On Thursday, Benedict Engineering Co. showed off a prototype of the new
robotic system, known as an Automatic System Retrieval System, to about 25
Navy officers and civilian contractors.
The demonstration was the culmination of a $2 million grant the company won
two years ago to develop, design and build a prototype.
"This gives us a toy to feel, touch and go back over and redesign," said Wesley White, Benedict's director of business development.
The handling system, which is still a few years out, will make it easier and faster for ships to get to what they need, whether it be ammunition or food. Currently, the process is done with forklifts and manually by hundreds of sailors who form human chains. And in most cases, the ships must dock to get access to the cargo.
"This is very innovative," said Gary Good, project engineer, research and concept development official who works with aircraft carriers with the Virginia-based Northrop Grumman Corp.
It operates like that of a remote control car with the capability to move in any direction. Only it looks more like an open-platform elevator.
It works like this: Laser beams guide the system and align it between steel storage racks. The system then locks onto the sides of the rack before robotic arms extend out to retrieve cargo containers. Depending on where the unit will be placed, the system can move up or down the storage racks.
It can move 3,000 to 4,000 pounds and 333 pallets an hour. A ship usually brings on 500 to 600 pallets every eight to 10 days.

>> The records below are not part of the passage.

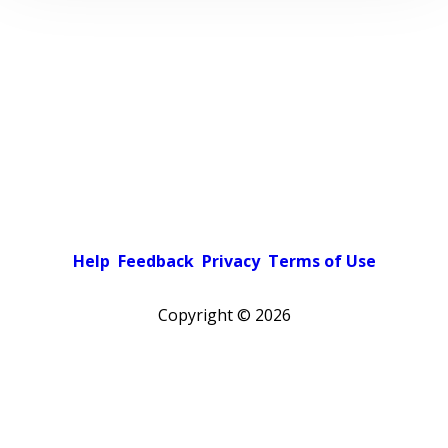
Help
Feedback
Privacy
Terms of Use
Copyright ©
2026
Pick a color scheme
Light theme
Dark theme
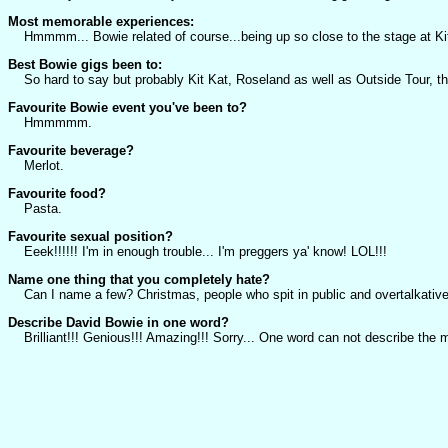
Most memorable experiences:
Hmmmm... Bowie related of course...being up so close to the stage at Kit K
Best Bowie gigs been to:
So hard to say but probably Kit Kat, Roseland as well as Outside Tour, the
Favourite Bowie event you've been to?
Hmmmmm.
Favourite beverage?
Merlot.
Favourite food?
Pasta.
Favourite sexual position?
Eeek!!!!!! I'm in enough trouble... I'm preggers ya' know! LOL!!!
Name one thing that you completely hate?
Can I name a few? Christmas, people who spit in public and overtalkative
Describe David Bowie in one word?
Brilliant!!! Genious!!! Amazing!!! Sorry... One word can not describe the m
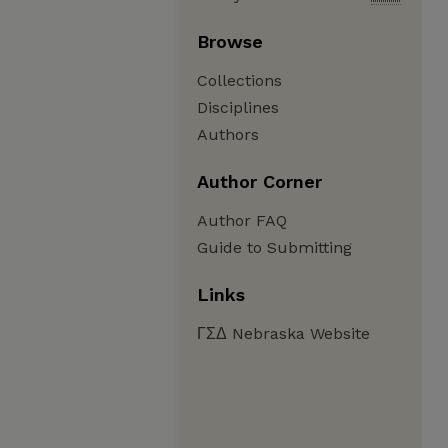
Browse
Collections
Disciplines
Authors
Author Corner
Author FAQ
Guide to Submitting
Links
ΓΣΔ Nebraska Website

Another retrieval system, already built in Norfolk, Va., by BEC, can be suspended from the top of the cargo hold and is able to lift and move 55,000 pound, 50-foot containers. BEC officials are trying to secure $3 million to complete its development.
The new system, which is the first to retrieve and store containers, also can be adapted to be used on aircraft and in warehouses. Good said other companies are developing either storage or transportation systems. None have systems that can both retrieve and store.
"Its flexibility seems to be of the nature we're expecting it to displace large teams of manpower," Good said.
Benedict, a 50-employee firm founded in 1982, had the concept for such a system during the late 1980s when BEC founder Charles E. Benedict designed it.
But the Navy wasn't interested then, he said.
"It wasn't until they had a need that they finally decided to talk to us," Benedict said.